Washington University School of Medicine in St. Louis is one of five U.S. medical schools to receive a $250,000 Alfred P. Sloan Award for Faculty Career Flexibility.

The grant, sponsored by the American Council on Education and the Alfred P. Sloan Foundation, aims to further improve career flexibility for academic physicians and scientists.

The award recognizes and rewards medical schools that have adopted policies and practices to help faculty balance career and personal life and have crafted winning proposals for accelerating that balance.

“Young faculty today want more flexibility to juggle the demands of their careers with those of their personal lives,” says Larry J. Shapiro, MD, executive vice chancellor for medical affairs and dean of the School of Medicine. “We are grateful for the support of the American Council on Education and the Sloan Foundation, which will enable Washington University to address the unique work-life challenges faced by medical school faculty.”
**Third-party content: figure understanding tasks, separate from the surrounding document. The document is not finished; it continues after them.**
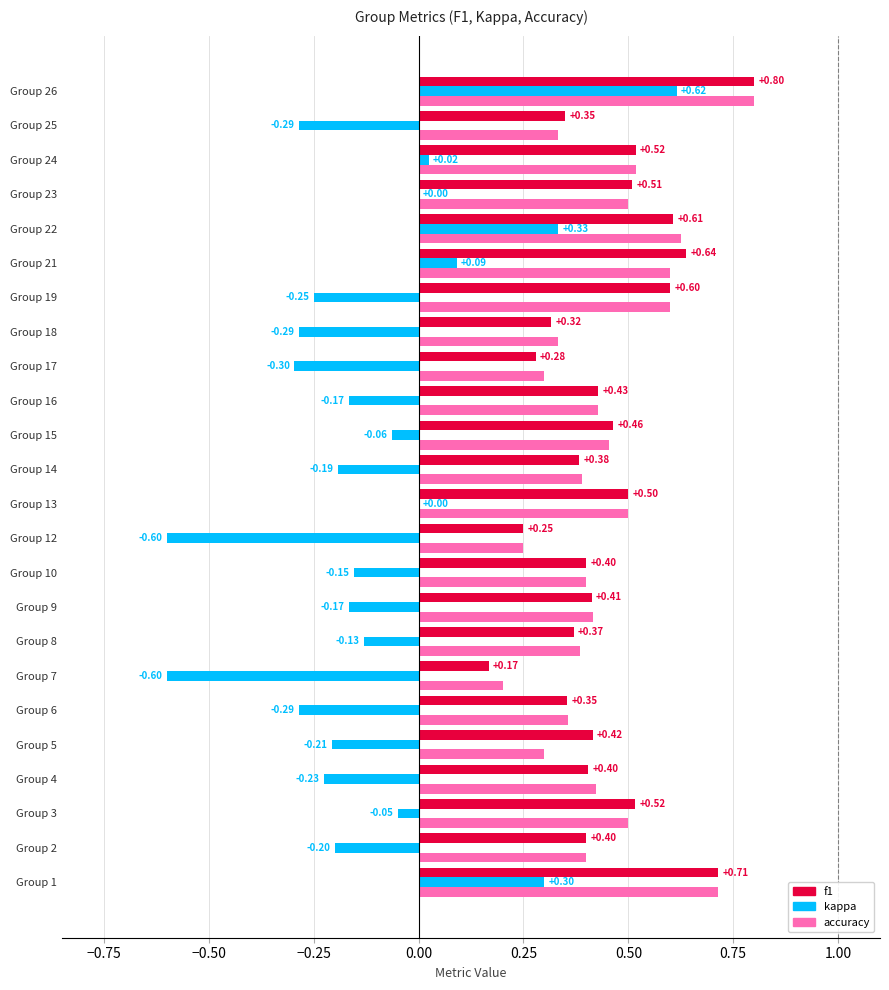

What is the sum of all accuracy values?

10.7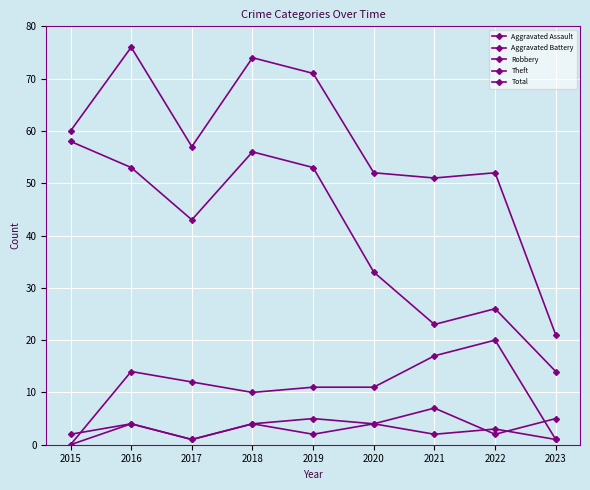

Does the chart have visible grid lines?

Yes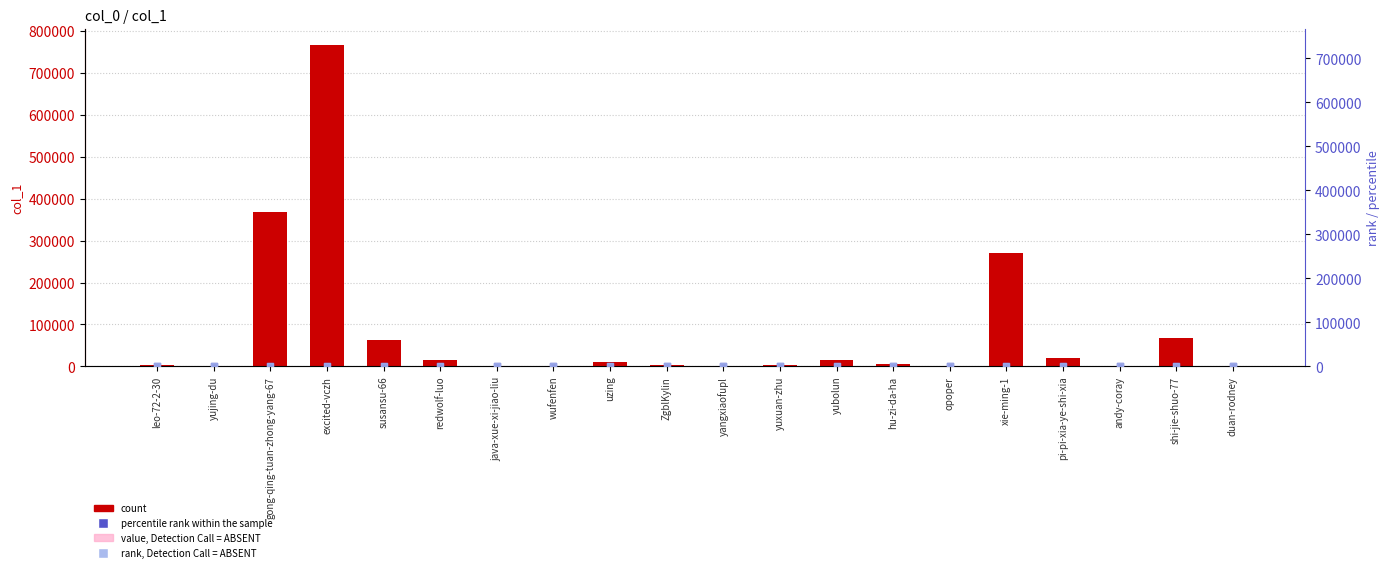

At how many categories does at least one series exceed 350772?

2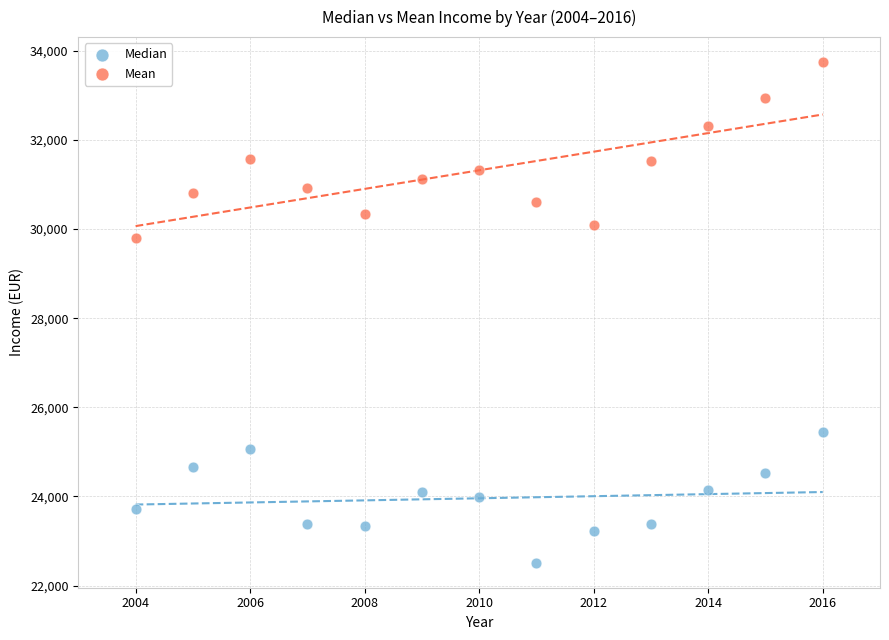

Across all series, what Y value is closest to 28128?

29799.9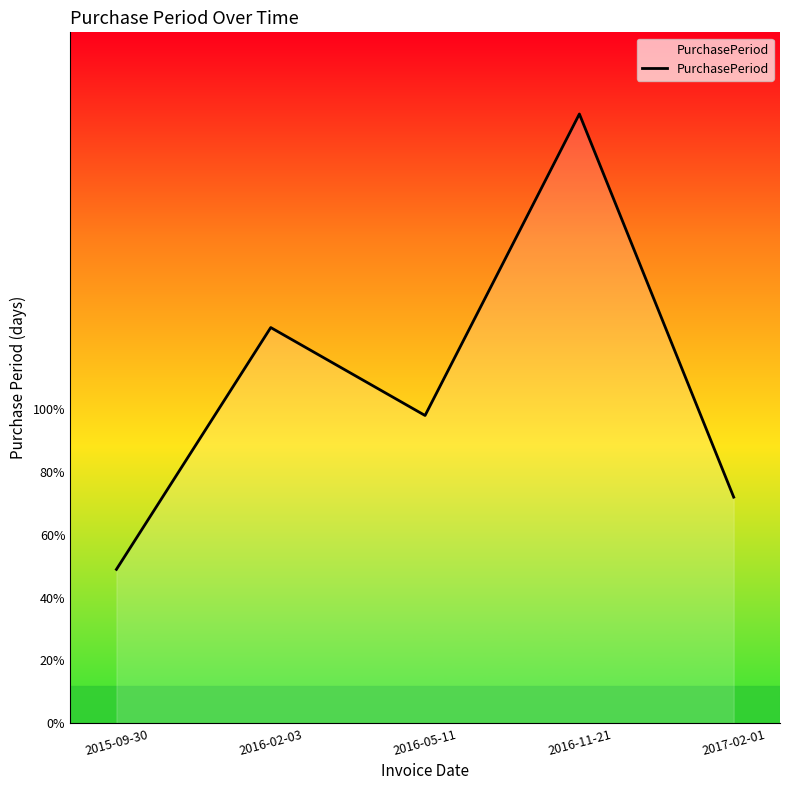

At which label is the value closest to 121?

2016-02-03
As part of the grant, the medical school will develop a program in which peer mentors provide extra guidance and support to faculty starting families while in the early stages of their careers. The funding also will establish a team to train the peer mentors and faculty leaders to encourage career flexibility.


“It is clear that if the academic medical workforce of tomorrow is to be comprised of the best and the brightest, medical schools must provide a flexible platform that supports faculty,” says Diana Gray, MD, who led the team that applied for and received the grant on behalf of Washington University.

The medical school also plans to develop new policies, such as offering shared faculty positions on non-tenure faculty tracks, and will study the feasibility of allowing part-time status on the tenure track.

“Medical schools face unique challenges in retaining highly specialized faculty,” says Gray, associate dean for faculty affairs and professor of obstetrics and gynecology and radiology. “I hope this award speaks to our current faculty and future trainees and encourages them to build their careers here. We want to ensure that they are able to successfully integrate their careers with their personal lives.”

Two additional medical schools received $25,000 Sloan Innovation Awards.